5. Vesicle Transport and Targeting

  • Mechanism of guidance to target organelles via Rab proteins:

    • Act as address labels for vesicles.

    • GTP binding makes amphipathic helix accessible (similar to Sar1).

    • Over 60 types of Rab proteins exist, each targeting specific organelles.

    • Rab proteins facilitate interaction with:

      • Motor proteins for intracellular movement.

      • Tethering proteins for localization near target compartment.

Different Rab Proteins

  • Guide movement of vesicles to various organelles, such as:

    • RAB8: Cilium

    • RAB3: Secretory vesicles

    • RAB5: Early endosome

    • RAB6: Golgi

    • RAB7: Late endosome

    • RAB1: TGN

    • RAB14 and others for various specific cellular functions.

6. Vesicle Tethering

  • Tethering proteins help recognize vesicles by their target compartments:

    • Tethering proteins attach to target compartments and form long multi-protein complexes that extend into the cytoplasm.

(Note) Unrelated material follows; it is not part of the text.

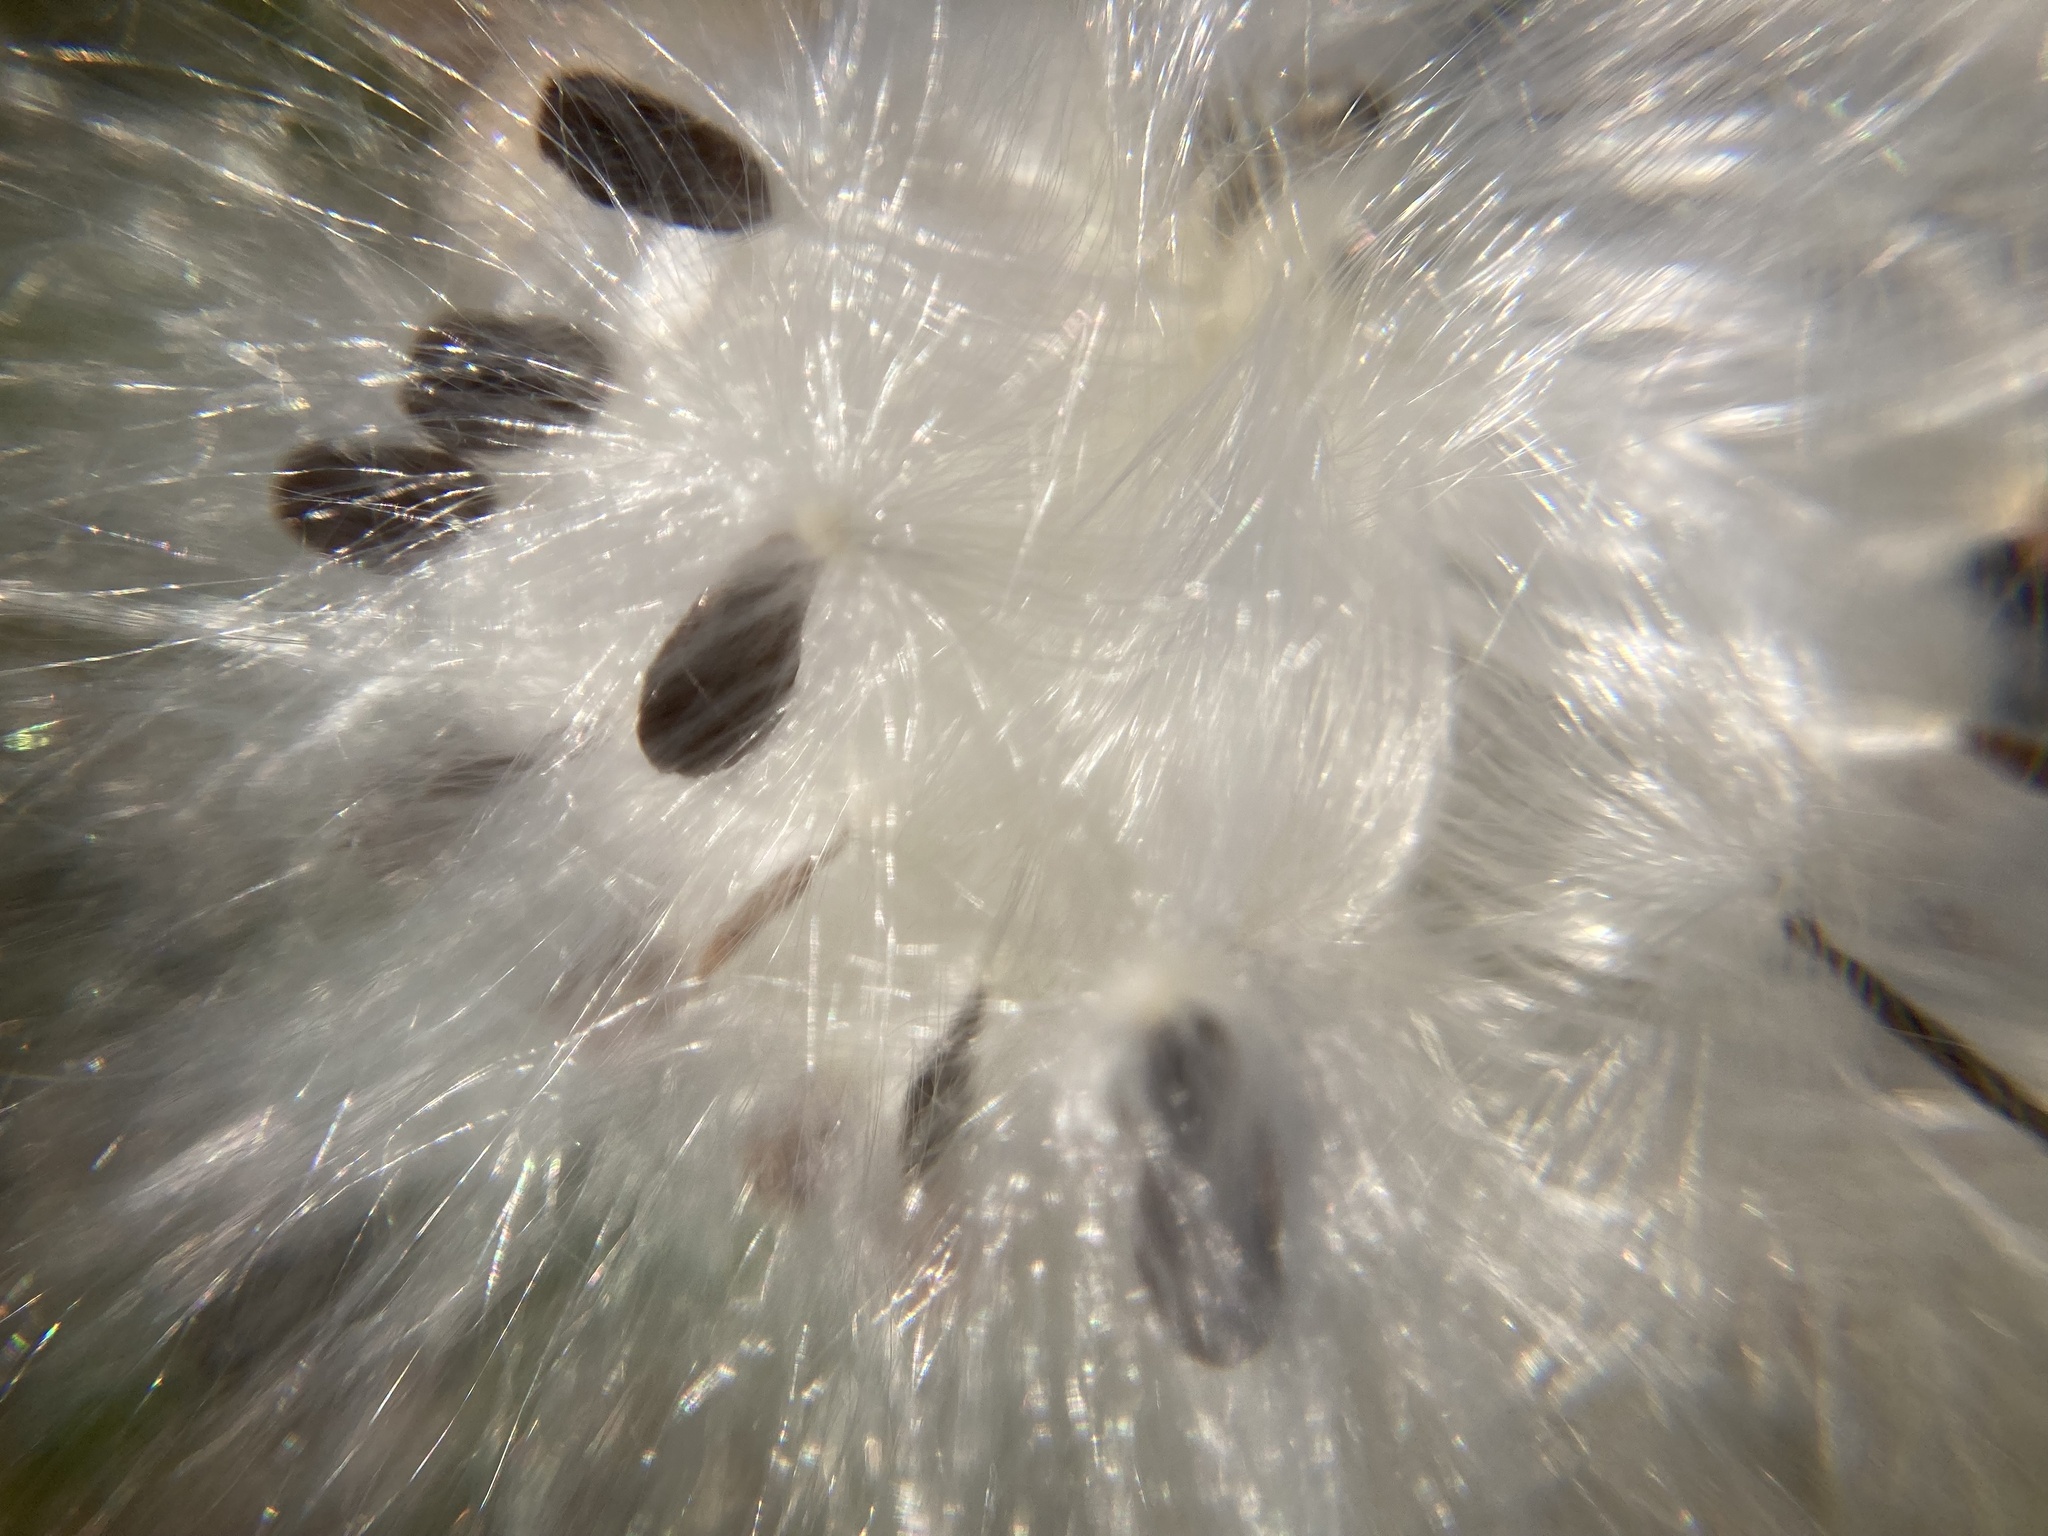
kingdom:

    • Tethering proteins specifically bind to Rab proteins, effectively localizing vesicles near the target membrane.

7. Vesicle Fusion

  • Fusion of lipid bilayers facilitated by SNAREs:

    • Comprises of v-SNAREs (vesicle) and t-SNAREs (target).

    • One v-SNARE interacts with three t-SNAREs to form a 4-helix bundle.

    • Formation of the bundle drives bilayer apposition and water displacement between membranes, enabling fusion.

Conclusion: Influenza Virus Mechanism

  • Influenza employs both endocytic and exocytic mechanisms to enter host cells:

    • Key components include envelope glycoproteins and viral RNA.

    • Viral proteins enable escape from vesicles into the host cytoplasm, ensuring successful infection.